Mike Palmer, Andy Airey and Tim Owen, who all lost their daughters to suicide, completed an epic challenge to walk to all four UK parliaments in a bid to get suicide prevention onto the school curriculum.

But despite smashing their target of 100,000 signatures on an online petition, they've been told by the Government that there are no immediate plans to make any changes to the PSHE curriculum and no proposals to debate this in the House of Commons.

In the few weeks since they marched into Westminster for the end of their 600-mile walk, there is now a new Prime Minister, and crucially also a new Secretary of State for Education.

So what does that mean for their campaign to get suicide awareness taught in schools?

(From left to right) Beth Palmer, Sophie Airey, and Emily Owen are the daughters of 3 Dads Walking, who all took their own lives Credit: Family Photos

What do 3 Dads Walking want to achieve?

The 3 Dads' aim is to raise awareness of suicide, and specifically they are calling for suicide prevention to be added to the school curriculum, so that age-appropriate lessons on suicide prevention become a legal requirement.

They set out to get 100,000 signatures on the online petition so the government has to respond to the proposal and the issue can be debated in parliament - a target they reached shortly after their walk ended.

They also wanted to raise more money for the suicide prevention charity PAPYRUS, and they ended up smashing their £1 million target.

This was what they told ITV News they wanted to achieve when they began their walk in September:

How many signatures do they have on their petition?

They currently have more than 142,000 signatures on their petition which is more than they set out to get.

After they reached the target of 100,000 signatures, they received a response from the Government, but it fell short of committing to changing the curriculum.

What has the Government said?

After reaching the 100,000 signatures target on their petition, the 3 Dads Walking were sent the following response from the Government:

"All pupils in schools are taught about mental health as part of the Relationships, Sex and Health Education (RSHE) curriculum, which we made mandatory in 2020 to ensure that all pupils are taught about important topics.

"Through health education, pupils learn to recognise the warning signs of poor mental health, in themselves and in others, which could lead to self-harm or suicidal thoughts.

"This includes learning about the common types of mental illness, such as anxiety and depression, understanding that experiencing poor mental health is not uncommon and knowing where and how to seek support for themselves or someone else, whose mental wellbeing they are worried about.

"Schools can teach older pupils about suicide in an age-appropriate and sensitive way.

"The RSHE statutory guidance advises that schools should approach teaching about self-harm and suicide carefully and should be aware of the risks to pupils from exposure to materials that are instructive rather than preventative, including websites or videos that provide instructions or methods of self-harm or suicide."

(Left to right) Tim Owen, Mike Palmer and Andy Airey, also known as 3 Dads Walking Credit: Papyrus/3 Dads Walking

What do the 3 Dads think about the Government response to their petition?

In response to the government's statement, the 3 Dads said, "quite frankly it's not good enough".

They are disappointed that the Government have not gone far enough.

Mike Palmer, from Sale, voiced his disappointment, saying: "It's a logical thing to do.

"You start early years, you teach young kids about their emotions, and it's ok to be happy, sad and angry.

"You teach them how to reach out, you build on this through primary school, into secondary school, into higher education, universities.
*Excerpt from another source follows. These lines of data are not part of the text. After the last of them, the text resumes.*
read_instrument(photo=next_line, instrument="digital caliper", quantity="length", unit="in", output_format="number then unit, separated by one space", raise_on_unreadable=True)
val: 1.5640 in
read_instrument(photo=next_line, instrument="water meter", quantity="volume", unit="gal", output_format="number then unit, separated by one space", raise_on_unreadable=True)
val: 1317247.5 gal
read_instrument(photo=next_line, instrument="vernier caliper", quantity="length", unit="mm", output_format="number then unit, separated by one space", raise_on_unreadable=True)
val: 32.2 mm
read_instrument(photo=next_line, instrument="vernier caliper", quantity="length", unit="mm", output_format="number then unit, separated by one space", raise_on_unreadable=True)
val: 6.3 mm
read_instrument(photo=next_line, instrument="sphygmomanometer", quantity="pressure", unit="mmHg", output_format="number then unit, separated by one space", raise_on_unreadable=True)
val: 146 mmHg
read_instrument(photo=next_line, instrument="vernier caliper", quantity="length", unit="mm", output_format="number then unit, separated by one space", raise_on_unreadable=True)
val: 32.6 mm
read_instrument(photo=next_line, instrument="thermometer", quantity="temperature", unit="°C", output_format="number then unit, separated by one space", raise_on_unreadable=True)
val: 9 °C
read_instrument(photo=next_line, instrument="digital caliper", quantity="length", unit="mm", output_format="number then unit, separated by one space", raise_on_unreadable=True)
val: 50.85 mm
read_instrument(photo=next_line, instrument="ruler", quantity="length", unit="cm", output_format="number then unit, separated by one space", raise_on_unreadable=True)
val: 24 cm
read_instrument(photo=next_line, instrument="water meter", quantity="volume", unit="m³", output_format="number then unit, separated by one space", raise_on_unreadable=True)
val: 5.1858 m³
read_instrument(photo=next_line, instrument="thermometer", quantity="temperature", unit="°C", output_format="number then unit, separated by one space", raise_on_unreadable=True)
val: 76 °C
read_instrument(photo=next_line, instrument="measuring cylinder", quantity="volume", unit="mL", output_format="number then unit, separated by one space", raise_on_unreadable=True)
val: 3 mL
You build on it.

"These life skills are surely as important as a lot of the academic qualifications."

Mike Palmer told ITV News that they are determined to continue their campaign to change the curriculum.

Despite the Government's response to their petition, which Mike described as "wholly unsatisfactory", the 3 Dads are hoping they will be able to meet again with the new Secretary of State for Education Gillian Keegan to discuss their campaign further.

Mike added "Before you lose a child to suicide, you don't realise the scale of the problem. I would implore you to look at your young people and ask, are they equipped to deal with suicidal thoughts, and if they're not, please sign our petition."